After roughly a combined total of 15 hours traveling, I finally made it to Graz, Austria. The plane ride from Chicago to Graz was roughly 8.5 hours. I spent those hours trying (the key word is try) to sleep, watching various German movies, and practicing what I wanted to say by the time the flight attendant reached me with her cart full of drinks and asked “Was möchten Sie trinken?”.
We (Caleb & I) arrived in Vienna at 8:12AM local time. Luckily, two heads are always better than one, and we navigated from the airport in Vienna, to Wien Westbanhof (Vienna’s West Station), onto our Flixbus which took us directly to Graz, and to our hostel for the first night. When we got to the hostel it was roughly 2:30PM, and because of the jet lag we were ready to call it a night. However, we powered through, and decided that sinking down into our beds probably is not the best idea. Instead, we got ready and met Caleb’s mentor, Jasmin, and she took us to the campus for the very first time. It was dark and cold, but the architecture of the main building was still magnificent given the lack of lighting. During the day time the main building is even more beautiful. Jasmin took us to grab a bite to eat, and then later we went back to the hostel and then around 8PM our eyelids became heavier and we couldn’t fight the jet lag any longer.
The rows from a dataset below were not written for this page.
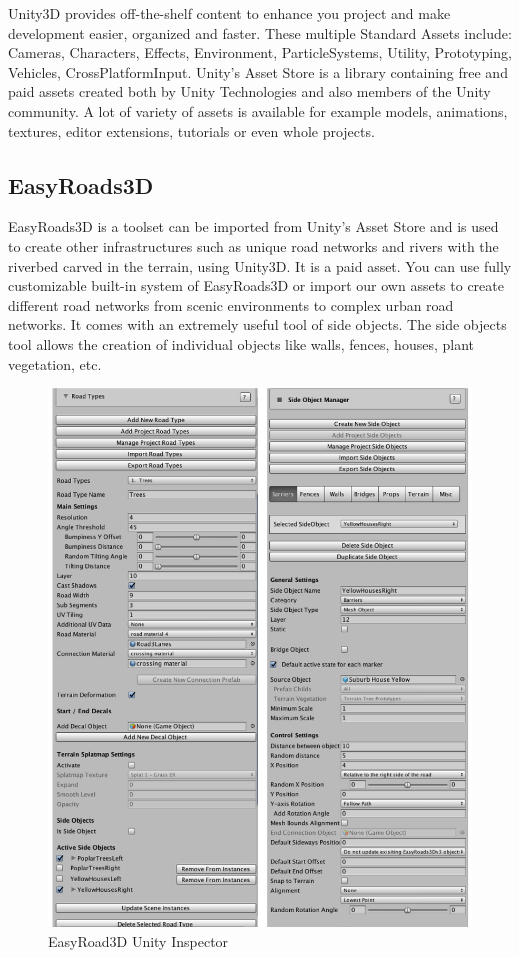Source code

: \par
Unity3D\cite{unity3d} provides off-the-shelf content to enhance you project and make development easier, organized and faster. These multiple Standard Assets include: Cameras, Characters, Effects, Environment, ParticleSystems, Utility, Prototyping, Vehicles, CrossPlatformInput. Unity’s Asset Store is a library containing free and paid assets created both by Unity Technologies and also members of the Unity community. A lot of variety of assets is available for example models, animations, textures, editor extensions, tutorials or even whole projects.

\subsection{EasyRoads3D}
EasyRoads3D\cite{easyroads3d} is a toolset can be imported from Unity's Asset Store and is used to create other infrastructures such as unique road networks and rivers with the riverbed carved in the terrain, using Unity3D. It is a paid asset. You can use fully customizable built-in system of EasyRoads3D or import our own assets to create different road networks from scenic environments to complex urban road networks. It comes with an extremely useful tool of side objects. The side objects tool allows the creation of individual objects like walls, fences, houses, plant vegetation, etc.

\begin{figure}[H]
  \centering
  \includegraphics[scale=0.50]{images/Chapter4/easyroad3d.png}
  \caption{EasyRoad3D Unity Inspector}
  \label{fig:remote_ssh}
\end{figure}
The next following days we had our welcome week and German placement exams, both oral and written. The test was computer-generated, and quite frankly it felt like the “fill in the blank” worksheets that I have done in Frau Haulmark’s class at Tech. Let me tell you, those that are familiar with the German language will feel my pain, but those who aren’t, please never take for granted the definite articles “the & a” in English. In German, there are many, based on gender, and their usage is contingent upon so many factors. Just believe me when I say that those exams were no joke. I also had the privilege of meeting my mentor Victoria who is a native Austrian. She’s been an incredible amount of help, and I cannot speak more highly of the Erasmus Student Network here at Uni Graz, and the help that it provides for incoming students. Victoria has been helping me get settled in, learn how to get around, and with understanding norms. Today was the first day of the intensive German course, the teacher spoke only in German, and we (the students) weren’t allowed to speak our own language. It was interesting being in a class with people from all over the world. I think there is something endearing about being around other people who aspire to learn German. I met some people from countries like Slovenia, Portugal, South Korea, and Japan. As a TESOL minor, it was enlightening being able to watch people of all different language backgrounds come together to learn the same language.
It’s been a short 3 days here in Graz, but I have already observed so many things, learned new words, and most importantly, have spoken more German than I ever have before. I look forward to finding more ways to express myself in German, and gaining real intercultural competence. For fun, I’ll leave you with four interesting observations I have made thus far:
- I’ve learned that by greeting people with “Guten Tag”, people automatically know that I am not from around here, even though I’m speaking German, and that “Grüß Gott” is a much more common greeting.
- Apparently “lol” isn’t a thing here, but ^^ is the equivalent when texting.
- Dogs get to basically go wherever their owners go, so if you have a dog, and you regret leaving him at home, might I suggest a trip to Austria with your dog.
- Different dialects and accents make understanding a language you’re trying to understand WAY harder, but they’re extremely interesting to hear.